→ GIVEN TASK A
Copy the records below line for line, beginning at the line that contains "order: Apiales" and continuing through the last line of the records.

[Start DOCUMENT PASSAGE]

2.4. Complementary Measurements

[19] The amount of absorbed water as a function of ambient RH was related to the amount of water-soluble inorganic constituents and the amount of organic matter present in the PM2.5 aerosol. These aerosol constituents were measured in parallel to and at the same location as the DAASS measurements. The measurements of chemical constituents are described by Wittig et al. [2004]. Aerosol sulfate and nitrate were measured with a denuder filter-pack system and at a higher time resolution with Rupprecht and Patashnick (R&P) models 8400S and 8400N (R&P Co., Albany, NY). The PM2.5 aerosol nitrate and ammonium and the gas phase nitric acid and ammonia were measured with a steam sampler [Khlystov et al., 1995]. Organic and elemental carbon content in the aerosol was measured with a denuder-filter pack system described by Subramanian et al. [2004] and at a higher frequency with a Sunset Labs in situ analyzer (Sunset Labs Co., Portland, Oregon). In addition to the measurements of the aerosol chemical composition, PM2.5 aerosol mass was measured with a TEOM (Model 1400a, R&P Co, Albany, NY) that was operated at 30oC and with a naphion dryer to minimize losses of volatile material.

[20] Data from the different instruments were combined to form a best estimate of the corresponding concentration [Takahama et al., 2004]. The instruments measuring the same component were intercompared and the outliers identified. After the outliers were removed, the high time resolution data were corrected such that their average over a sampling period produced the same value as the filter pack measurements. This was done because the denuder filter-pack techniques are generally considered to be the reference for newer and less widely tested high time resolution methods.

2.5. Estimation of Water Absorption by Organic Aerosol Fraction

[21] The observations during July 2001 (as a representative month for summer) were compared to the predictions of the thermodynamic models GFEMN [Ansari and Pandis, 1999] and AIM (http://mae.ucdavis.edu/wexler/aim) [Clegg et al., 1998] in order to estimate the contribution of organic material to water absorption. Because PM2.5 water content data are not available for months after August 2001, a direct comparison with PM2.5 chemical data was only possible for the summer months and the modeling was limited to July 2001 only.

[22] The GFEMN and AIM models calculated the amount of aerosol bound water based on the measured relative humidity and the PM2.5 aerosol concentrations of sulfate, nitrate and ammonium. The contributions of chloride and sodium to water absorption were neglected, because the concentrations of these compounds were negligible in comparison to the other components. Both models assumed that organic compounds do not contribute to water absorption. Thus any difference between the observations and the model predictions may be an indication of the influence of organics on the absorption of water.

[23] The models assumed that the aerosol is dry during the low RH measurement of the DAASS. The neutral aerosol, composed mostly of ammonium sulfate is expected to crystallize at the RH of the dried measurements, which did not exceed 25% RH. Only when the aerosol is acidic, i.e., contains ammonium bisulfate, the assumption may not be justified. However, even on those occasions the amount of water in the aerosol at the RH of dried measurements is expected to be small. For this reason, the amount of water in the aerosol during the dried measurements was assumed to be negligible. In addition, there is no reliable data available for the activities of aerosol components in water solution below 30% RH to accurately model the water content at such a low RH.

[End DOCUMENT PASSAGE]
[Start INFORMATION PROVIDED]

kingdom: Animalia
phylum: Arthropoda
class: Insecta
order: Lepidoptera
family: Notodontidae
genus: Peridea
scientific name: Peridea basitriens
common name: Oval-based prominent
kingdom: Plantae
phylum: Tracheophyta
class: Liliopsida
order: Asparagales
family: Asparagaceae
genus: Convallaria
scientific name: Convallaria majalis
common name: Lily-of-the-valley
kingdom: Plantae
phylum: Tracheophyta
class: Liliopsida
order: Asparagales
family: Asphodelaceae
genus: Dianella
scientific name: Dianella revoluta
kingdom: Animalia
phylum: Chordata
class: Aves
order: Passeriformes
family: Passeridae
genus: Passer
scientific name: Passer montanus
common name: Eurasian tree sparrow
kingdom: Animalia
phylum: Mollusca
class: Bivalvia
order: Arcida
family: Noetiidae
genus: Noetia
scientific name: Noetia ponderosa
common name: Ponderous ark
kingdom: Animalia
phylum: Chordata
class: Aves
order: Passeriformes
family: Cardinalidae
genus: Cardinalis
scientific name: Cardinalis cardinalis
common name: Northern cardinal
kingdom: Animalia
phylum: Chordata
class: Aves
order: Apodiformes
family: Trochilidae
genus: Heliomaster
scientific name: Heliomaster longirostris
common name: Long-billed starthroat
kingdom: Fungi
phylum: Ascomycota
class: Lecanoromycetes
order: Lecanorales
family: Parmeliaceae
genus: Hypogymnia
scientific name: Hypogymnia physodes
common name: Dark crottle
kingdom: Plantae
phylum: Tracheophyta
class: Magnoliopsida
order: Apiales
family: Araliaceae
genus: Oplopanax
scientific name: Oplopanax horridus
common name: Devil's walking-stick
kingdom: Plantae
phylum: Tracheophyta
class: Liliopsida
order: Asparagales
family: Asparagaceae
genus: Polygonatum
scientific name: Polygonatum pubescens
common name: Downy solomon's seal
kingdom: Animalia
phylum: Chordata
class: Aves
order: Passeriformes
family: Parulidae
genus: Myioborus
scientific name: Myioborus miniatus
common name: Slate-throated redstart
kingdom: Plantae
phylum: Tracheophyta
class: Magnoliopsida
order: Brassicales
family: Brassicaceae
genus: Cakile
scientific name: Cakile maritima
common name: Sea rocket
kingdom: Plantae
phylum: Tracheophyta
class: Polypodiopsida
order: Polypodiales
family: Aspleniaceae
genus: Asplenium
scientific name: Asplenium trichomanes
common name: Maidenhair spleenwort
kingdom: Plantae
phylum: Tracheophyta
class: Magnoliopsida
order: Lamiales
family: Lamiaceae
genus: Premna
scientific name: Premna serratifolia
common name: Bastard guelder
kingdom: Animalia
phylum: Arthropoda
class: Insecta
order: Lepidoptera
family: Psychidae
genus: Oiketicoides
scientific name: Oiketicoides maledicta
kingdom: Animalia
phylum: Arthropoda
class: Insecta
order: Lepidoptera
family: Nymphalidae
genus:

[End INFORMATION PROVIDED]

→ GIVEN TASK B
Reproduce the aerosol passage from "[22] The GFEMN and" through "absorption of water.", switching "sodium" to "potassium".

→ EXPECTED ANSWER A
order: Apiales
family: Araliaceae
genus: Oplopanax
scientific name: Oplopanax horridus
common name: Devil's walking-stick
kingdom: Plantae
phylum: Tracheophyta
class: Liliopsida
order: Asparagales
family: Asparagaceae
genus: Polygonatum
scientific name: Polygonatum pubescens
common name: Downy solomon's seal
kingdom: Animalia
phylum: Chordata
class: Aves
order: Passeriformes
family: Parulidae
genus: Myioborus
scientific name: Myioborus miniatus
common name: Slate-throated redstart
kingdom: Plantae
phylum: Tracheophyta
class: Magnoliopsida
order: Brassicales
family: Brassicaceae
genus: Cakile
scientific name: Cakile maritima
common name: Sea rocket
kingdom: Plantae
phylum: Tracheophyta
class: Polypodiopsida
order: Polypodiales
family: Aspleniaceae
genus: Asplenium
scientific name: Asplenium trichomanes
common name: Maidenhair spleenwort
kingdom: Plantae
phylum: Tracheophyta
class: Magnoliopsida
order: Lamiales
family: Lamiaceae
genus: Premna
scientific name: Premna serratifolia
common name: Bastard guelder
kingdom: Animalia
phylum: Arthropoda
class: Insecta
order: Lepidoptera
family: Psychidae
genus: Oiketicoides
scientific name: Oiketicoides maledicta
kingdom: Animalia
phylum: Arthropoda
class: Insecta
order: Lepidoptera
family: Nymphalidae
genus:

→ EXPECTED ANSWER B
[22] The GFEMN and AIM models calculated the amount of aerosol bound water based on the measured relative humidity and the PM2.5 aerosol concentrations of sulfate, nitrate and ammonium. The contributions of chloride and potassium to water absorption were neglected, because the concentrations of these compounds were negligible in comparison to the other components. Both models assumed that organic compounds do not contribute to water absorption. Thus any difference between the observations and the model predictions may be an indication of the influence of organics on the absorption of water.